Recently, we have developed a MEKC with a high-salt stacking method [
32]. In this study, we analyzed phospholipids isolated from native,
in vitro oxidized and glycated VLDL particles using the MEKC with high salt-stacking method. Two chloroform and two methanol fractions were collected from the solid-phase extraction (SPE) procedure. Since it was found that phospholipids were mostly in the first methanol fraction from our previous study, this fraction was used for the MEKC analysis [
27].
Figures 5 and
6 show the MEKC profiles of native, oxidized and glycated VLDL phospholipids at absorbances 200 and 234 nm, respectively.
Tables 5–
10 show the effective mobilities and areas of the VLDL phospholipid peaks at absorbances 200 and 234 nm, respectively.

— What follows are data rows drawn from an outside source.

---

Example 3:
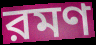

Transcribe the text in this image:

রমণ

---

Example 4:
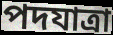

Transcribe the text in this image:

পদযাত্রা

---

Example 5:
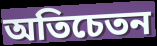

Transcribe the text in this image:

অতিচেতনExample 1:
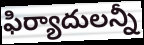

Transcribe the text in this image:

ఫిర్యాదులన్నీ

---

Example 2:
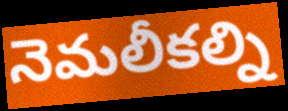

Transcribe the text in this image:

నెమలీకల్ని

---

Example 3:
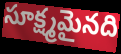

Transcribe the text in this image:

సూక్ష్మమైనది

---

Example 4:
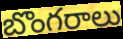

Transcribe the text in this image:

బొంగరాలు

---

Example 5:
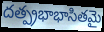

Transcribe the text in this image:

దత్ప్రభాభాసితమైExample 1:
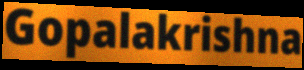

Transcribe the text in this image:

Gopalakrishna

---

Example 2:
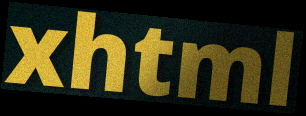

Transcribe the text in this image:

xhtml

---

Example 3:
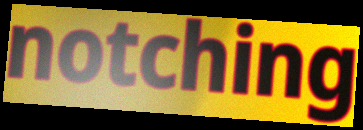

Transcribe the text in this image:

notching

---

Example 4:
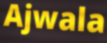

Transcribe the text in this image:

Ajwala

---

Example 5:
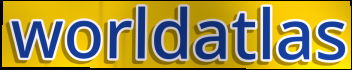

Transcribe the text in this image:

worldatlasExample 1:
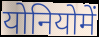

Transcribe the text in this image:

योनियोमें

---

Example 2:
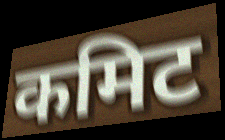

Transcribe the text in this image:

कमिट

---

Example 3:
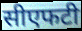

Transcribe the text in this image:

सीएफटी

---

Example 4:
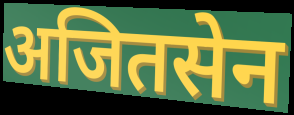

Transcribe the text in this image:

अजितसेन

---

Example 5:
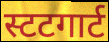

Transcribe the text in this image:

स्टटगार्टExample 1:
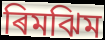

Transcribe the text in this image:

ৰিমঝিম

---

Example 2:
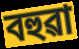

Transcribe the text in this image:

বহুৱা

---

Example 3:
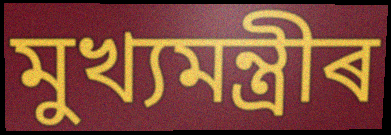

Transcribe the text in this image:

মুখ্যমন্ত্ৰীৰ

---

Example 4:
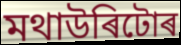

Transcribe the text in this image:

মথাউৰিটোৰ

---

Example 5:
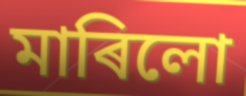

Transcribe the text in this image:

মাৰিলো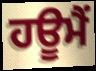
ਹਊਮੈਂ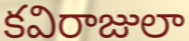
కవిరాజులా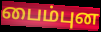
பைம்புன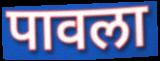
पावला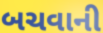
બચવાની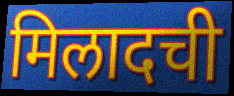
मिलादचीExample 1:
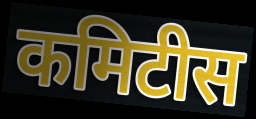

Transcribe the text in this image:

कमिटीस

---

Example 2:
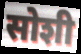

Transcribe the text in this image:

सोशी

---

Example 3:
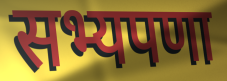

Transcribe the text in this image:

सभ्यपणा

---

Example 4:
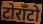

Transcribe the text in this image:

टोरॉंटो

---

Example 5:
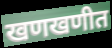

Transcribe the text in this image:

खणखणीत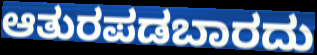
ಆತುರಪಡಬಾರದು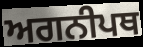
ਅਗਨੀਪਥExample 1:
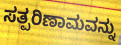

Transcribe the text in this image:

ಸತ್ಪರಿಣಾಮವನ್ನು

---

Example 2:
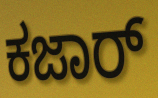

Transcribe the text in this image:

ಕಜಾರ್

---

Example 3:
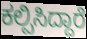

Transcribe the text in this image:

ಕಲ್ಪಿಸಿದ್ದಾರೆ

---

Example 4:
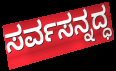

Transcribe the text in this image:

ಸರ್ವಸನ್ನದ್ಧ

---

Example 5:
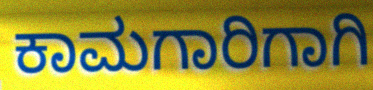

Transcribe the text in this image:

ಕಾಮಗಾರಿಗಾಗಿ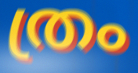
ത്രം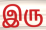
இருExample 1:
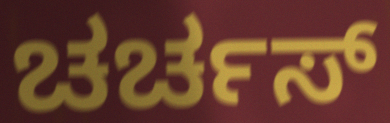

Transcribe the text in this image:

ಚರ್ಚಸ್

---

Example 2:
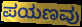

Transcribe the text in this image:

ಪಯಣವು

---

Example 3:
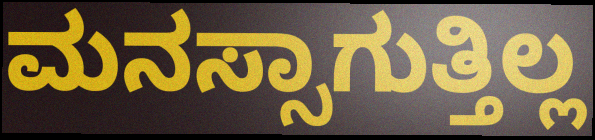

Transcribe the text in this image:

ಮನಸ್ಸಾಗುತ್ತಿಲ್ಲ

At absorbance 200 nm, the native VLDL phospholipids showed a major peak and a minor peak for each donor (
Figure 5a). The oxidized VLDL phospholipids showed different profiles compared to those of the native VLDL phospholipids except for Donor A (
Figure 5b). For Donor A, the oxidized VLDL phospholipids showed a major and a minor peak with similar mobilities to the native VLDL phospholipids. For Donor B, two smaller peaks appeared after oxidation, possibly due to lipid decomposition. It was suggested that when copper ions oxidized lipoproteins, they first reacted with pre-existing lipid hydroperoxides to produce the initiating radicals. The next events were loss of antioxidants, lipid peroxidation and decomposition of lipid hydroperoxides to produce reactive aldehydes [
33,
34]. For Donors C and D, one major peak with mobility similar to the major peak of native VLDL phospholipids remained, but the area reduced, possibly also due to lipid decomposition (
Tables 5 and
6).
The glycated VLDL phospholipids also showed a major and a minor peak similar to the native VLDL phospholipids (
Figure 5c). However, the mobilities of Donors A and C were more positive than the native VLDL phospholipids possibly due to phospholipid-linked advanced glycation end products (AGEs). The cross-linking increased the molecular weight without changing the charges of phospholipids, and thus resulted in lower mobilities (
Tables 5 and
7) [
35–
37].
Absorbance of 234 nm was measured because some conjugated dienes formed on the polyunsaturated fatty acids of phospholipids in the process of oxidation as described in Section 2.1 [
23,
24]. At absorbance 234 nm, the native VLDL phospholipids showed a major peak and a minor peak for each donor (
Figure 6a). Surprisingly, the major peak of oxidized VLDL phospholipids was resolved as two peaks for each donor (
Figure 6b). The glycated VLDL phospholipids also showed a major peak and a minor peak similar to the native VLDL phospholipids (
Figure 6c). Similar to absorbance at 200 nm, the mobilities of Donors A and C were more positive than the native VLDL phospholipids, possibly because of advanced glycation end products (AGEs) formed on phospholipids (
Tables 8 and
10) [
35–
37].
Hydroperoxy, hydroxy, oxo and conjugated dienes formed on the polyunsaturated fatty acids of phospholipids during oxidation [
24]. Phospholipids with conjugated dienes had a stronger absorbance at 234 nm, and the phenomenon was seen in
Figure 6b. Under non-stacking conditions, each peak could not be resolved as two peaks at absorbance 234 nm (data not shown). Thus, our MEKC with high-salt stacking analysis could easily distinguish between native and oxidized VLDL phospholipids.
In summary, to analyze VLDLs from patients in the future, it should be helpful to use both CZE for VLDL particles and MEKC for VLDL phospholipids. The combination might also be useful for the further study concerning the role of oxidized and glycated VLDLs in the development of metabolic syndrome and diabetes.